Captain Sunshine strangely enough seems a little apprehensive about the whole sharing-a-girlfriend thing. Talks himself out of it with a positive attitude and a high five.

Matty gets Lady Bach alone and decides to spend it playing charades. Are charades back or something?

Jake and Sam seem really nervous about some “big show” they’ve got planned for Lady Bach. I really hope it’s a strip duet – you definitely don’t see enough of that on a 7.30pm time slot.

Meanwhile, Lady Bach gets mad at Pasta Pirate for giving her alone time with Tommy, how very dare he.

Pasta Pirate just wants to play fair. Snore……

Sadly, no double striptease. Unless there’s a penis under that silver platter. Oh wait…

In actuality, the two lads have made their communal girlfriend a fancy, ball-shaped dessert. (Lol, ball.)

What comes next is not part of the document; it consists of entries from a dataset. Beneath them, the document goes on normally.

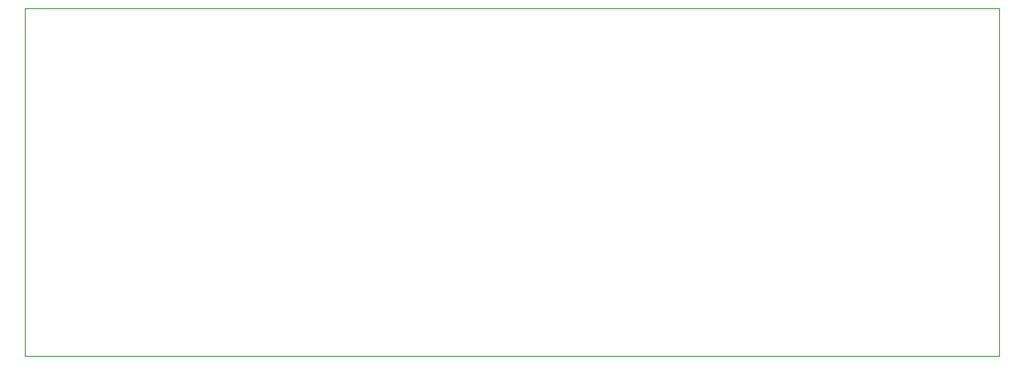
<source format=gm1>
G04 #@! TF.GenerationSoftware,KiCad,Pcbnew,(6.0.9)*
G04 #@! TF.CreationDate,2023-02-20T10:38:46+01:00*
G04 #@! TF.ProjectId,sensorboard,73656e73-6f72-4626-9f61-72642e6b6963,rev?*
G04 #@! TF.SameCoordinates,Original*
G04 #@! TF.FileFunction,Profile,NP*
%FSLAX46Y46*%
G04 Gerber Fmt 4.6, Leading zero omitted, Abs format (unit mm)*
G04 Created by KiCad (PCBNEW (6.0.9)) date 2023-02-20 10:38:46*
%MOMM*%
%LPD*%
G01*
G04 APERTURE LIST*
G04 #@! TA.AperFunction,Profile*
%ADD10C,0.050000*%
G04 #@! TD*
G04 APERTURE END LIST*
D10*
X109220000Y-72390000D02*
X208915000Y-72390000D01*
X208915000Y-72390000D02*
X208915000Y-107950000D01*
X208915000Y-107950000D02*
X109220000Y-107950000D01*
X109220000Y-107950000D02*
X109220000Y-72390000D01*
M02*

</source>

But srzly, it’s like an Adriano Zumbo creation. I think this might be a subliminal Masterchef promotion. Like, when has ANYONE EVER seen Sam or Jake bake or roast anything, aside from the other guys in the house? WHERE IS THIS COMING FROM?!

 

sam-jake-high-five

High five for random cross-promotion!

Jake never really had anything to worry about tbh because Lady Bach still gets a minge twinge whenever he’s around. (I stole that from Gogglebox. It’s my new favourite thing to say.)

HOW COULD YOU LEAVE CAPTAIN SUNSHINE IN THE BOTTOM TWO, GEORGIA?! HOW COULD YOU!!

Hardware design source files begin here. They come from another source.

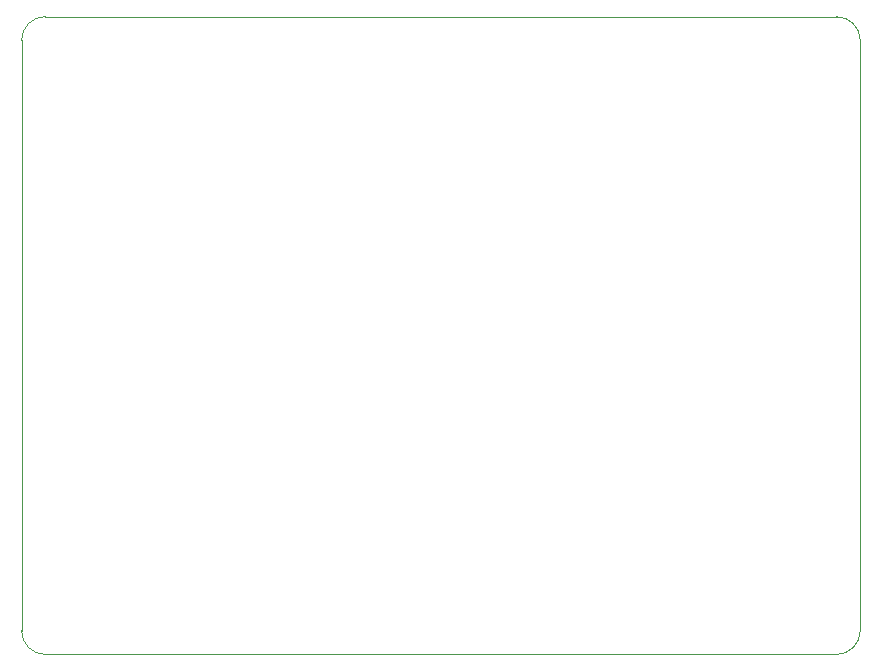
<source format=gbr>
%TF.GenerationSoftware,KiCad,Pcbnew,7.0.5-0*%
%TF.CreationDate,2023-06-05T20:29:51-04:00*%
%TF.ProjectId,7-segment-display-controller,372d7365-676d-4656-9e74-2d646973706c,B*%
%TF.SameCoordinates,Original*%
%TF.FileFunction,Profile,NP*%
%FSLAX46Y46*%
G04 Gerber Fmt 4.6, Leading zero omitted, Abs format (unit mm)*
G04 Created by KiCad (PCBNEW 7.0.5-0) date 2023-06-05 20:29:51*
%MOMM*%
%LPD*%
G01*
G04 APERTURE LIST*
%TA.AperFunction,Profile*%
%ADD10C,0.100000*%
%TD*%
G04 APERTURE END LIST*
D10*
X71116000Y-2088000D02*
X71116000Y-52088000D01*
X116000Y-52088000D02*
X116000Y-2088000D01*
X71116000Y-2088000D02*
G75*
G03*
X69116000Y-88000I-2000000J0D01*
G01*
X2116000Y-88000D02*
G75*
G03*
X116000Y-2088000I0J-2000000D01*
G01*
X2116000Y-88000D02*
X69116000Y-88000D01*
X116000Y-52088000D02*
G75*
G03*
X2116000Y-54088000I2000000J0D01*
G01*
X69116000Y-54088000D02*
X2116000Y-54088000D01*
X69116000Y-54088000D02*
G75*
G03*
X71116000Y-52088000I0J2000000D01*
G01*
M02*

</source>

Obviously he doesn’t go home, but still. I did not appreciate that at all.

 

how-dare-you-gif

To give Lady Bach props, she knows she don’t got no chemistry with Tommy and takes him outside to say it to his face. (Side note – outside chats are already happening?)

Despite his lack of sparkles with Lady Bach, Tommy seems like good people.

Sorry I was so mean to you, Tommy.

OMG I CANNOT WAIT UNTIL NEXT WEEK! INTRUDER DUDES!

Man, this shit is going forward at break neck speed.